**Questions on the material**
a. In the passage on Ghana's Free Primary Health Care, what should no pregnant woman skip because she cannot afford fees?
b. Transcribe the passage on Ghana's Free Primary Health Care from "Citizen men and" up to and including "seek care early.".
c. Go on with the passage on Ghana's Free Primary Health Care from the point where it stops.

**Excerpted passage**
But beyond economics, this is about our values as a nation. The market woman in Makola, Kejetia, Ho, Kintampo, Kotokuraba and the likes deserves the same healthcare as the executive in East Legon. The farmer in a remote village should have access like the civil servant in Accra. The elderly grandmother who raised children and contributed to her community should receive medical attention with the same dignity as the young professional. Health is a human right, not a luxury for those who can afford it.
Currently, millions are denied this right because of poverty. They watch children suffer from treatable conditions, live with painful chronic diseases that could be managed, postpone care until conditions become irreversible, and face impossible choices between healthcare and other basic needs. No Ghanaian should choose between buying food for their children and taking those children to the clinic when sick. No elderly person should decide between purchasing blood pressure medication and paying rent. No pregnant woman should skip antenatal check-ups because she cannot afford fees. These should never be choices in our resource-blessed Ghana. Free Primary Health Care eliminates these cruel choices and ensures every Ghanaian, regardless of socioeconomic status, can access essential health services.
Citizen men and women, we stand at a defining moment in our nation’s health history, a moment that will be remembered when historians chronicle milestones in Ghana’s development. This Free Primary Health Care Program initiative is not merely policy; it is a revolution in how we approach health, value human life, distribute national resources, and define our responsibilities to each other.
I call on every Ghanaian to USE THESE SERVICES visit your local health facility for regular check-ups, take children for vaccinations, get screened for chronic conditions, seek care early.

**Saved data entries**
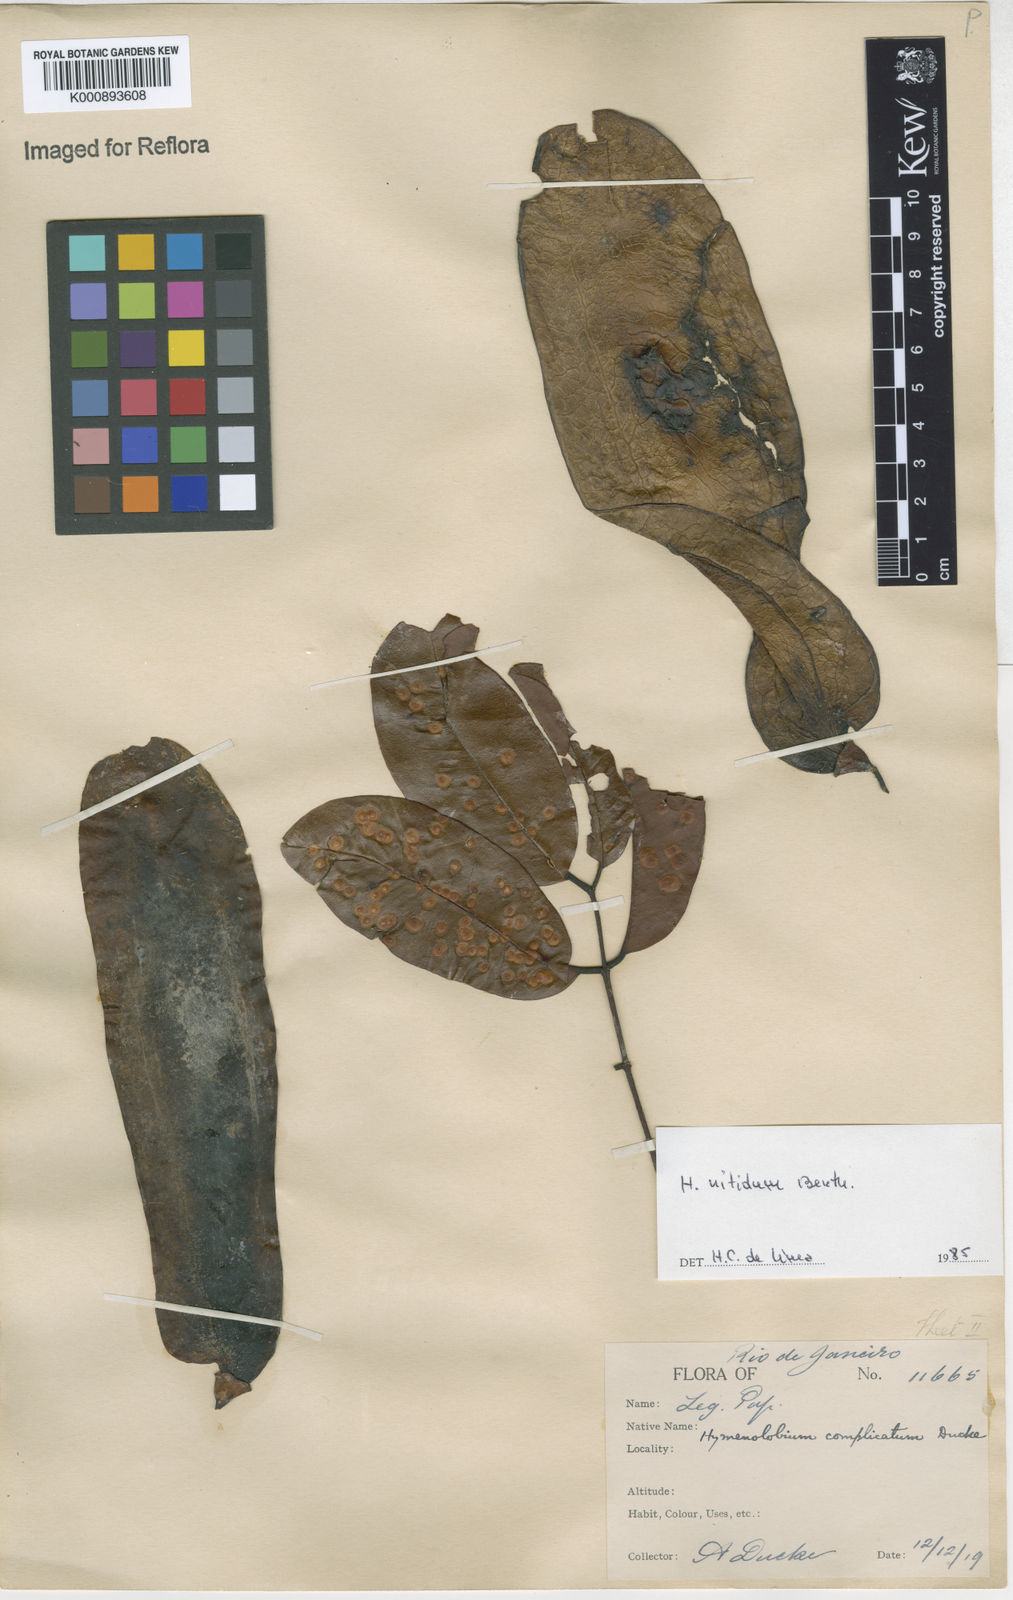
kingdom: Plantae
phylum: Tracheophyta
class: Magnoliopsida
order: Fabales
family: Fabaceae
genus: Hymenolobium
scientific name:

**Task-by-task answers**
a. Antenatal check-ups.

b.
Citizen men and women, we stand at a defining moment in our nation’s health history, a moment that will be remembered when historians chronicle milestones in Ghana’s development. This Free Primary Health Care Program initiative is not merely policy; it is a revolution in how we approach health, value human life, distribute national resources, and define our responsibilities to each other.
I call on every Ghanaian to USE THESE SERVICES visit your local health facility for regular check-ups, take children for vaccinations, get screened for chronic conditions, seek care early.

c.
SPREAD THE WORD tell family, friends, neighbors about free PHC; combat any misinformation being peddled by those who would rather see this initiative fail than see Ghanaians healthy.
RESPECT OUR HEALTHCARE WORKERS doing sacred work under challenging conditions.
HOLD THE SYSTEM ACCOUNTABLE report facilities charging for free services, demand quality care, participate in health governance. Put Ghana first. Support good policy regardless of who proposes it. History will judge you not by partisan rhetoric, but by whether you stood with Ghanaians when their health was at stake.
To NDC party faithful: this is OUR policy, OUR commitment to the people, OUR demonstration of what leadership looks like. Champion this initiative in your communities organize health walks, host education sessions, ensure every household knows about and can access free PHC. This is how we prove our party delivers on promises.
To every Ghanaian who believes in a better future, I say: Join us. Support this initiative. Use it. Defend it. Make it succeed. Because when we invest in primary health care, we invest in every Ghanaian life every market woman, every farmer, every student, every worker, every elderly person, every child, every mother, every father. And every single Ghanaian life is precious and worth fighting for. This initiative WILL succeed because it MUST succeed, because 33 million lives depend on it, because Ghana’s future depends on it, because our humanity demands it. Support Free Primary Health Care this is not a request; it is a call to patriotic duty. When infant mortality is rare, chronic diseases are well-managed, no family is impoverished by medical bills, and every Ghanaian lives longer and healthier, we will look back at this moment and recognize it as the turning point.
Long live Free Primary Health Care Program! Long live the health and wellbeing of all Ghanaians! Long live our great nation!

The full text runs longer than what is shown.